** DATA TO EXAMINE **
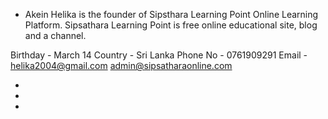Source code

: - Akein Helika is the founder of Sipsthara Learning Point Online Learning Platform. Sipsathara Learning Point is free online educational site, blog and a channel. 

Birthday - March 14 
Country - Sri Lanka 
Phone No - 0761909291
Email - helika2004@gmail.com
        admin@sipsatharaonline.com 
        


- 
- 
- 



<!---
AkeinHelika/AkeinHelika is a ✨ special ✨ repository because its `README.md` (this file) appears on your GitHub profile.
You can click the Preview link to take a look at your changes.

** TASK OBJECTIVE **
Give the records again exactly, minus the pictures.

** REPLY TO THE TASK **
Source code

: - Akein Helika is the founder of Sipsthara Learning Point Online Learning Platform. Sipsathara Learning Point is free online educational site, blog and a channel. 

Birthday - March 14 
Country - Sri Lanka 
Phone No - 0761909291
Email - helika2004@gmail.com
        admin@sipsatharaonline.com 
        


- 
- 
- 



<!---
AkeinHelika/AkeinHelika is a ✨ special ✨ repository because its `README.md` (this file) appears on your GitHub profile.
You can click the Preview link to take a look at your changes.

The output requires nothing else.